* **Provided records**:
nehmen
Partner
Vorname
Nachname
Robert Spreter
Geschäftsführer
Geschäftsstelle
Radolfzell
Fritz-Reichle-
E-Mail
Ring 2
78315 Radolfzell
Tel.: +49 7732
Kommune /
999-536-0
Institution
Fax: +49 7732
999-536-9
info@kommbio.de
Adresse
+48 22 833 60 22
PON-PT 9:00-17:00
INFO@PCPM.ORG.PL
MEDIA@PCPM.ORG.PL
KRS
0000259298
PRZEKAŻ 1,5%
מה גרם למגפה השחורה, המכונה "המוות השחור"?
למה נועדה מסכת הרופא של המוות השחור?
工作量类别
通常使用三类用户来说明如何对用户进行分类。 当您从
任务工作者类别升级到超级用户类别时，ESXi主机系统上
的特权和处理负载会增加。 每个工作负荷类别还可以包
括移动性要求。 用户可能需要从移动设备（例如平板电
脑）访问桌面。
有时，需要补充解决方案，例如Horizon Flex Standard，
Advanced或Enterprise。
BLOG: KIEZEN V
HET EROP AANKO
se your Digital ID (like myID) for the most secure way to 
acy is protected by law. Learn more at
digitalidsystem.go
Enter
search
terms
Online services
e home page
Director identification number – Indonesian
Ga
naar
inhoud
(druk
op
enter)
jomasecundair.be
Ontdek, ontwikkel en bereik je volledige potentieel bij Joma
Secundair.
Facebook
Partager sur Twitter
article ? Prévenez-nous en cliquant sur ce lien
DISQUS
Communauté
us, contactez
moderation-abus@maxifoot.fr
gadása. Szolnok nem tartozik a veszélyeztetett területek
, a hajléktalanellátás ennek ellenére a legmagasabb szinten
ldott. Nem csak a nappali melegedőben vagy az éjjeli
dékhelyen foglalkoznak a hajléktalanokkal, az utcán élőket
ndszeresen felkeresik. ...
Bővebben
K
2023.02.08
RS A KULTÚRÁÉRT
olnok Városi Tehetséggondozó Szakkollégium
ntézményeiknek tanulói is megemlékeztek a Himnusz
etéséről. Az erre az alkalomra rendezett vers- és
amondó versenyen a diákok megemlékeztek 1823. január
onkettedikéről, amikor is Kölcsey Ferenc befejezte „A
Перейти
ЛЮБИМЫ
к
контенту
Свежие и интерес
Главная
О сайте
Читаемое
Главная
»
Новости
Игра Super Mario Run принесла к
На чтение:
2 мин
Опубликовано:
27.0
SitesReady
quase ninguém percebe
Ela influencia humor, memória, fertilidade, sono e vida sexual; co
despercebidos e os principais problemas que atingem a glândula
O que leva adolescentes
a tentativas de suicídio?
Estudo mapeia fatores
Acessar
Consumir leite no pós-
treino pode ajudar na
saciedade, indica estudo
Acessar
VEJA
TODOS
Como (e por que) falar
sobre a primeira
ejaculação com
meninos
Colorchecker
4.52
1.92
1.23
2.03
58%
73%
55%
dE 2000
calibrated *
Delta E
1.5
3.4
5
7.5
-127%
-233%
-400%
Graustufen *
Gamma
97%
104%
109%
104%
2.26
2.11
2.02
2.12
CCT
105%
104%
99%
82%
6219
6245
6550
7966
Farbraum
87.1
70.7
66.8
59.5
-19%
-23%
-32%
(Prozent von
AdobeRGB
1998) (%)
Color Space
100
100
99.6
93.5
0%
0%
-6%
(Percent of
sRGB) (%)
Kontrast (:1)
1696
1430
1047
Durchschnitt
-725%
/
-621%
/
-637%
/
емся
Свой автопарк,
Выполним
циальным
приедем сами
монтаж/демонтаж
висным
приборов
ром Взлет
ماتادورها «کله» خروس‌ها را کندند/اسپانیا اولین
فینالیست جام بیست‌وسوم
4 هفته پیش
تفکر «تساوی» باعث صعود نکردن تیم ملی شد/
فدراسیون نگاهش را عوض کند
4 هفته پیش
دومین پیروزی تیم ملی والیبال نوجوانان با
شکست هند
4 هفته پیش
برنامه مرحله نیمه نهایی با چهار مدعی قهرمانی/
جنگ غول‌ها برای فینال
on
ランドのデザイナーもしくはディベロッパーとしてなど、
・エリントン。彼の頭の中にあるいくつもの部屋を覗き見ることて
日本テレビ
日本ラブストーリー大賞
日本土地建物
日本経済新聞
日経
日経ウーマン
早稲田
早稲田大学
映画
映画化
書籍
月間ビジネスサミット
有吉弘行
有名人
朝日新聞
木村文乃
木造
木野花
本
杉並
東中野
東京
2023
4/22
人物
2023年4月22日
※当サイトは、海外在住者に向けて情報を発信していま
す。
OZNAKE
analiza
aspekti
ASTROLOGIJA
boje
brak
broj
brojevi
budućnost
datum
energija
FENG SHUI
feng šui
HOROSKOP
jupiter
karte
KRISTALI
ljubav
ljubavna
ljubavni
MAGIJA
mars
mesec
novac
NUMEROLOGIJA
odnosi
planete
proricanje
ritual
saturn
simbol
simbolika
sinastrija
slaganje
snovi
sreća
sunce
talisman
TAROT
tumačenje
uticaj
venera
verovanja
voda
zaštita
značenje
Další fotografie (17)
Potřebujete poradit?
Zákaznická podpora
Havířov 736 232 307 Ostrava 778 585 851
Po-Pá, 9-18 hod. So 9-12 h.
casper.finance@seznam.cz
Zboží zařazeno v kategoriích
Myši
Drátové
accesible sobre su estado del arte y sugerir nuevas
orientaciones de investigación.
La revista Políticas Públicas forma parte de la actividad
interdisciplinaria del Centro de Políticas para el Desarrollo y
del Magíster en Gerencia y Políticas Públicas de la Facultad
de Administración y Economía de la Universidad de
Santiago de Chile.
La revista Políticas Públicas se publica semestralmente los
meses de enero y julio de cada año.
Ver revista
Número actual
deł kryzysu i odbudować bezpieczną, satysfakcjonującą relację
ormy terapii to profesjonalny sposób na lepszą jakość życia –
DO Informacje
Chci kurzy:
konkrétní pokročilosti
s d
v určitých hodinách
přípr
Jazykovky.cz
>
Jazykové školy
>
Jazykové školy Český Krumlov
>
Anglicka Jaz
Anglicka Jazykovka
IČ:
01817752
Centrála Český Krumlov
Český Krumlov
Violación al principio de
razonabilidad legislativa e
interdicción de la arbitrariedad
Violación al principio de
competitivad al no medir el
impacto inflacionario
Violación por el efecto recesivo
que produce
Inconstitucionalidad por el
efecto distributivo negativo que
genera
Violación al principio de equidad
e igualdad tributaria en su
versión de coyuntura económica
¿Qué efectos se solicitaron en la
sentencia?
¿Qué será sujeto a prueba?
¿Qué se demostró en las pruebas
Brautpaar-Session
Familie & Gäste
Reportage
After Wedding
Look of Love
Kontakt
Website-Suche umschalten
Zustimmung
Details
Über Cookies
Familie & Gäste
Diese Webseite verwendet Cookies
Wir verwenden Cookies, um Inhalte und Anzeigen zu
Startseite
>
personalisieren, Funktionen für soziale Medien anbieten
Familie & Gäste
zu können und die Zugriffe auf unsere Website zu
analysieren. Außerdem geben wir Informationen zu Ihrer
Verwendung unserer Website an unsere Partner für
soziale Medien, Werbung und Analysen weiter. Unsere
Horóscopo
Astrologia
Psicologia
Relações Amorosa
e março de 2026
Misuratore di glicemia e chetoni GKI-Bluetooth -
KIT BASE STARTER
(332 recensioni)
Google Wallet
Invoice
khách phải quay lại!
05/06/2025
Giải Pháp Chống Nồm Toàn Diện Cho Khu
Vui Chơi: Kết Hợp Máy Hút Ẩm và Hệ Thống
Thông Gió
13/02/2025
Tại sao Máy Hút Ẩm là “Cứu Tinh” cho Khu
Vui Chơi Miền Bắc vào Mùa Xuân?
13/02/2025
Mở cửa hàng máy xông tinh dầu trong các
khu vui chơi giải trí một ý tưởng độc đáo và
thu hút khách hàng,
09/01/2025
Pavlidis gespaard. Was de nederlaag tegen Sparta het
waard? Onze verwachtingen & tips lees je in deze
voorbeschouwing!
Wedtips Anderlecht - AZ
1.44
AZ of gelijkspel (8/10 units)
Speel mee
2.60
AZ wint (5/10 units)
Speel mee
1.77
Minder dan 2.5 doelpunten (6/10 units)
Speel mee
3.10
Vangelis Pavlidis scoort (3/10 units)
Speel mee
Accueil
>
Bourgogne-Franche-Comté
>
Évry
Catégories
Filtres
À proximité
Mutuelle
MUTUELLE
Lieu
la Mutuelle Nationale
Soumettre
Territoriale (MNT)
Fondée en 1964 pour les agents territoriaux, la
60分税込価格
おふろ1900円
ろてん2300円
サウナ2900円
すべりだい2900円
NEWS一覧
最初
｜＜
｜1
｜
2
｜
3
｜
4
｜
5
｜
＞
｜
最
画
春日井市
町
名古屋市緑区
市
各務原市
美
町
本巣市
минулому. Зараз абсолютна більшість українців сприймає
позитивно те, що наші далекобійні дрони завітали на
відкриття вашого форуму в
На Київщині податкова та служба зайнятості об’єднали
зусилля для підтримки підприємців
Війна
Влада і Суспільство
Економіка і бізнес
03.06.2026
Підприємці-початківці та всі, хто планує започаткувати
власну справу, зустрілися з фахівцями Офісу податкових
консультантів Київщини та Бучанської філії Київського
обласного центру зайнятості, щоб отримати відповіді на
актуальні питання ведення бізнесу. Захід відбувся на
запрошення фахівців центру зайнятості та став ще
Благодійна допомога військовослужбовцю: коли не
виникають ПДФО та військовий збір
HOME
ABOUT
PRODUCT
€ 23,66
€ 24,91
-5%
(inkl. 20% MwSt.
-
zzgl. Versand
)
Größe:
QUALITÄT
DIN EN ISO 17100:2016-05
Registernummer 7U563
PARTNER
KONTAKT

* **Directions**:
Rewrite the material from its first line through the line containing "מה גרם למגפה", inclusive, as a numbered list, omitting blank lines.

* **Response to this task**:
1. nehmen
2. Partner
3. Vorname
4. Nachname
5. Robert Spreter
6. Geschäftsführer
7. Geschäftsstelle
8. Radolfzell
9. Fritz-Reichle-
10. E-Mail
11. Ring 2
12. 78315 Radolfzell
13. Tel.: +49 7732
14. Kommune /
15. 999-536-0
16. Institution
17. Fax: +49 7732
18. 999-536-9
19. info@kommbio.de
20. Adresse
21. +48 22 833 60 22
22. PON-PT 9:00-17:00
23. INFO@PCPM.ORG.PL
24. MEDIA@PCPM.ORG.PL
25. KRS
26. 0000259298
27. PRZEKAŻ 1,5%
28. מה גרם למגפה השחורה, המכונה "המוות השחור"?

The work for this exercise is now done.